EXERCISE
The lines from the one containing "List each element's" through the last one in the data: please copy those exactly, and only those, without the pictures.

[Data items]
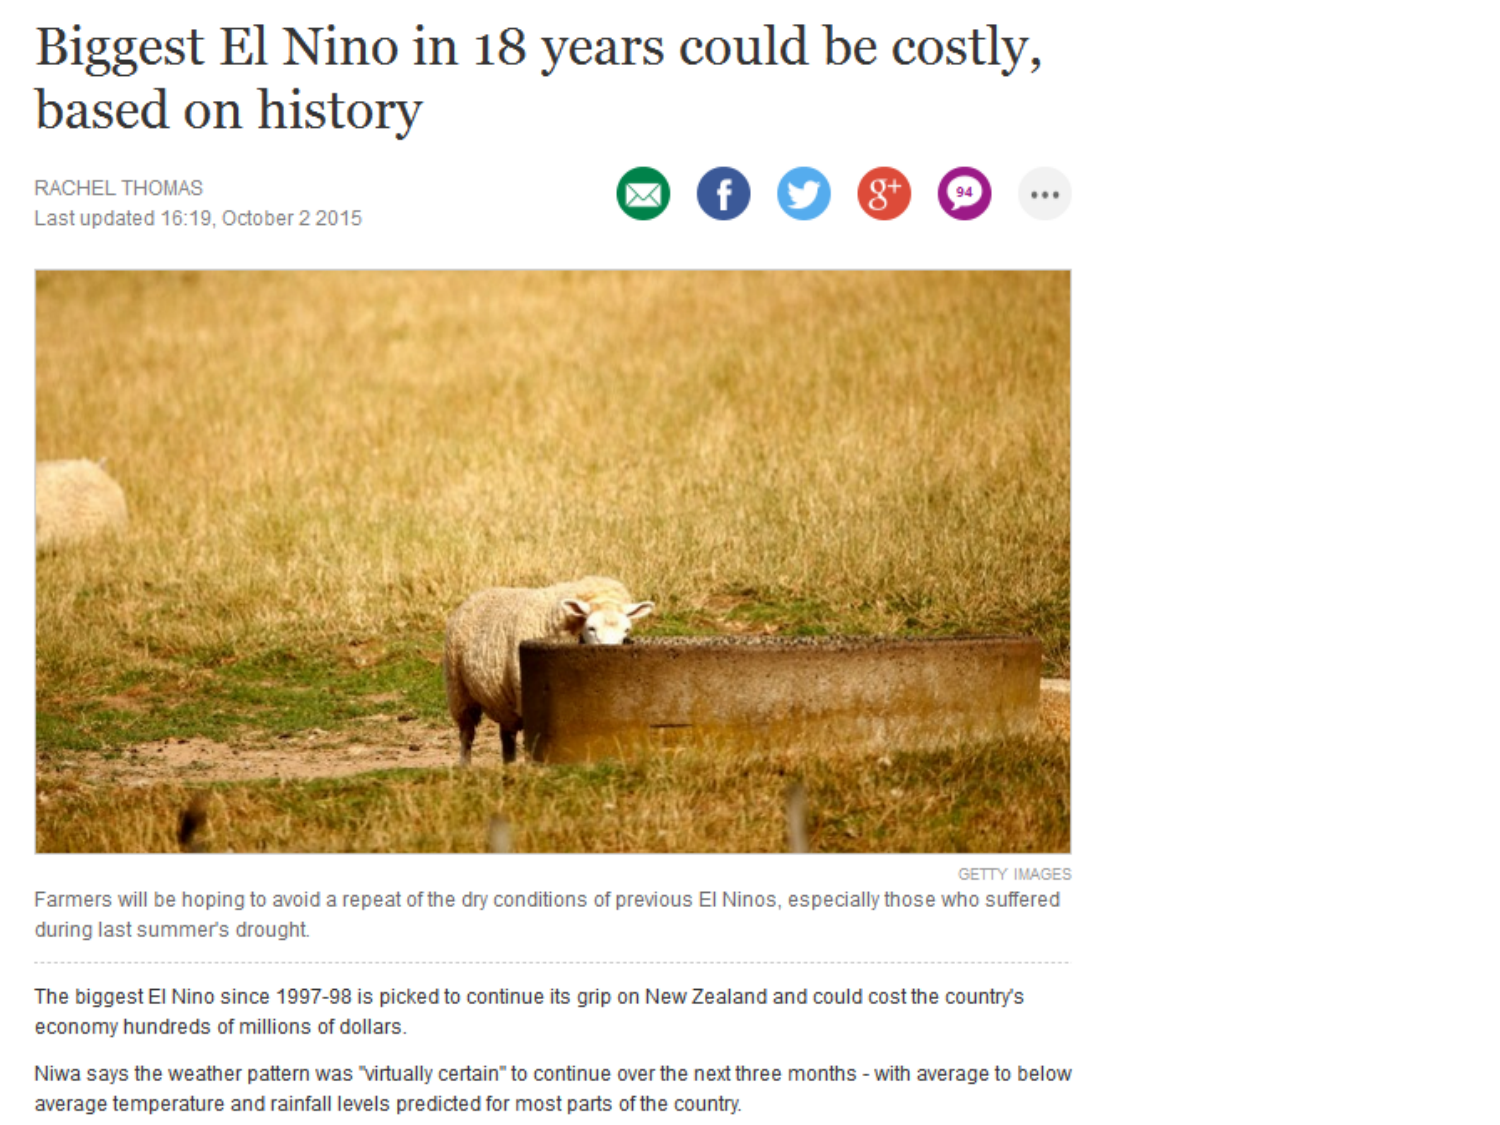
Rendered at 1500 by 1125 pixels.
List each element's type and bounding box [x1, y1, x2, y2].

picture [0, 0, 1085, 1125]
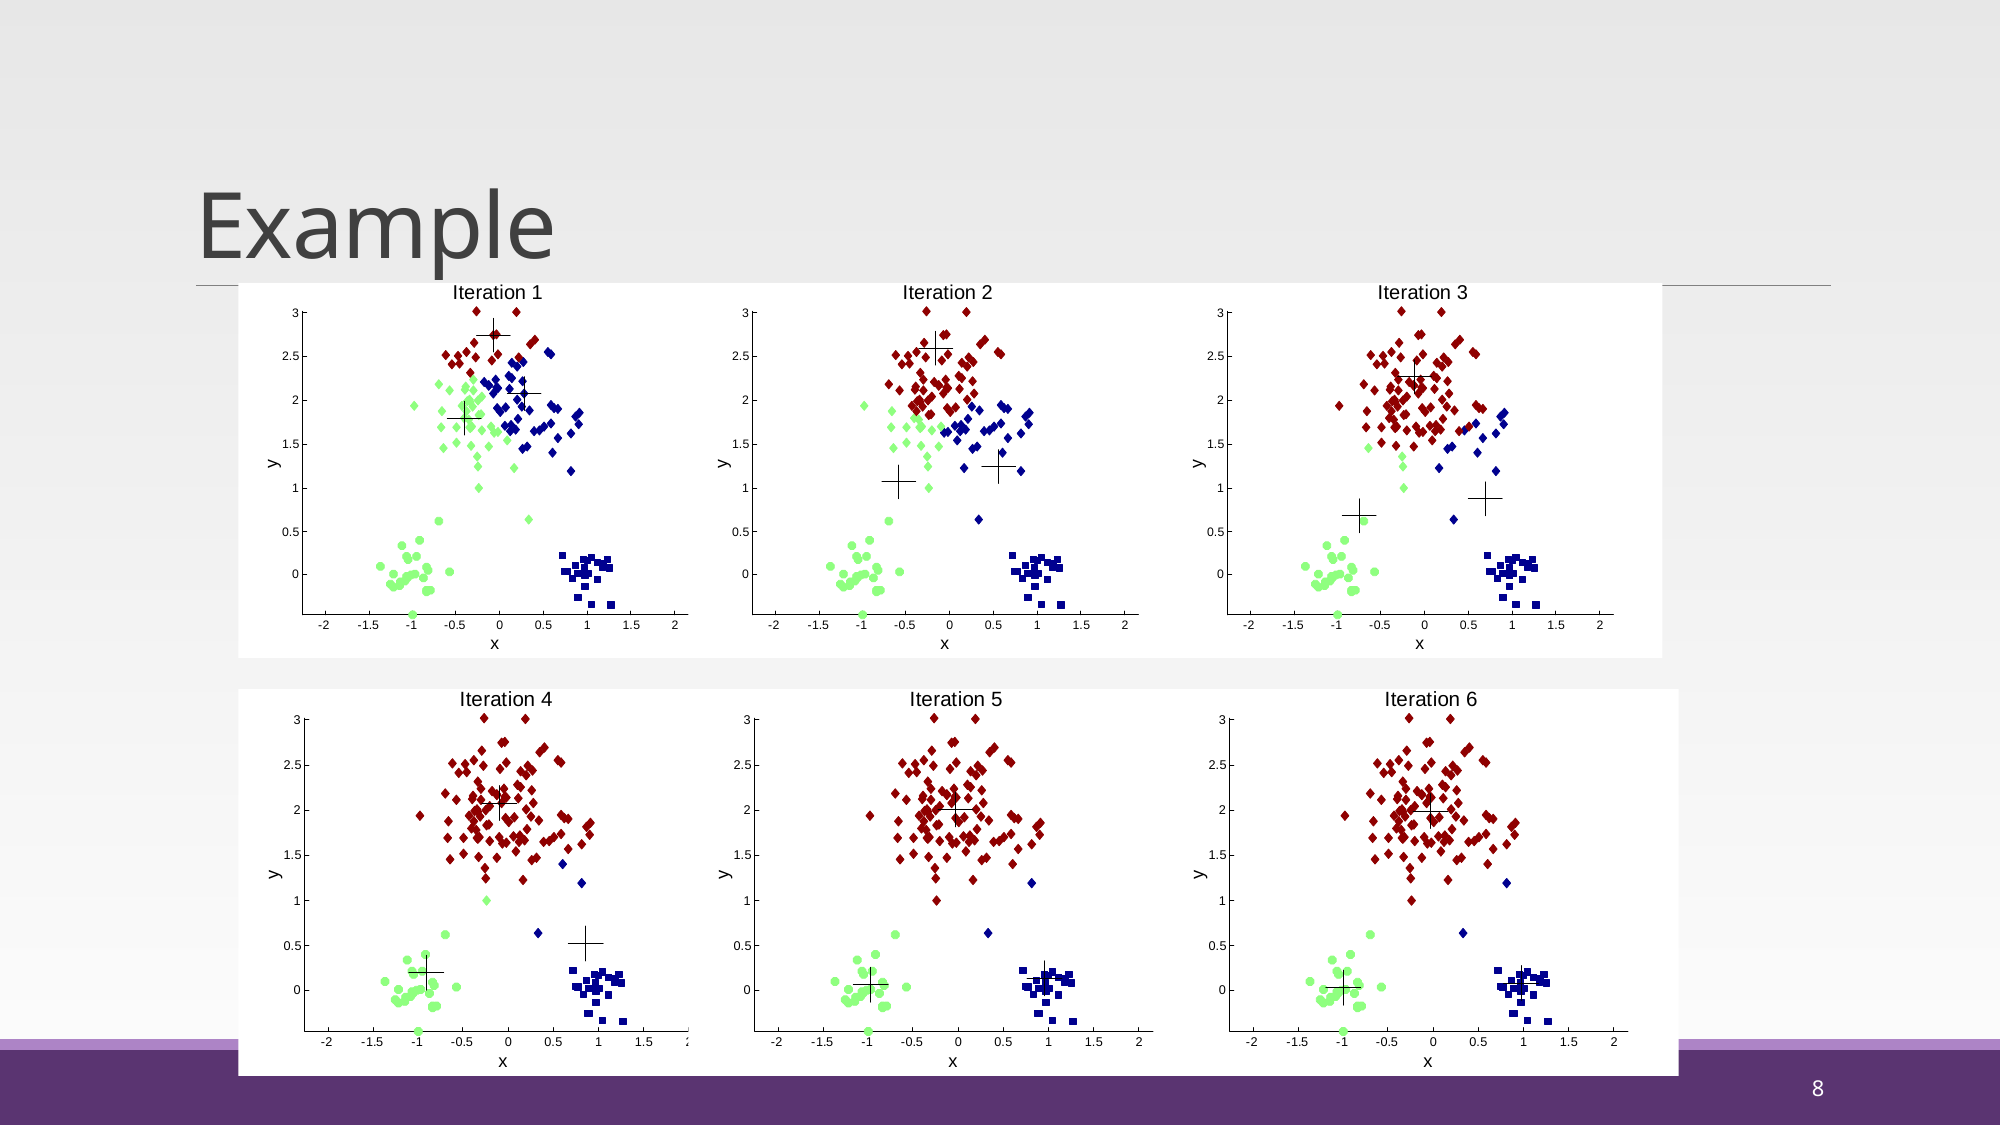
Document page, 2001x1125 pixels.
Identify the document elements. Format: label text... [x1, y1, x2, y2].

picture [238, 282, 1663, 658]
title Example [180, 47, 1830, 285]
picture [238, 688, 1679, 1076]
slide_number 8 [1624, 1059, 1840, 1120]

RESPONSE BELOW
List each element's type and bounding box [x1, y1, x2, y2].

picture [0, 0, 1085, 1125]
Document page, 2001x1125 pixels.
Identify the document elements. Format: label text... [x1, y1, x2, y2].

picture [238, 282, 1663, 658]
title Example [180, 47, 1830, 285]
picture [238, 688, 1679, 1076]
slide_number 8 [1624, 1059, 1840, 1120]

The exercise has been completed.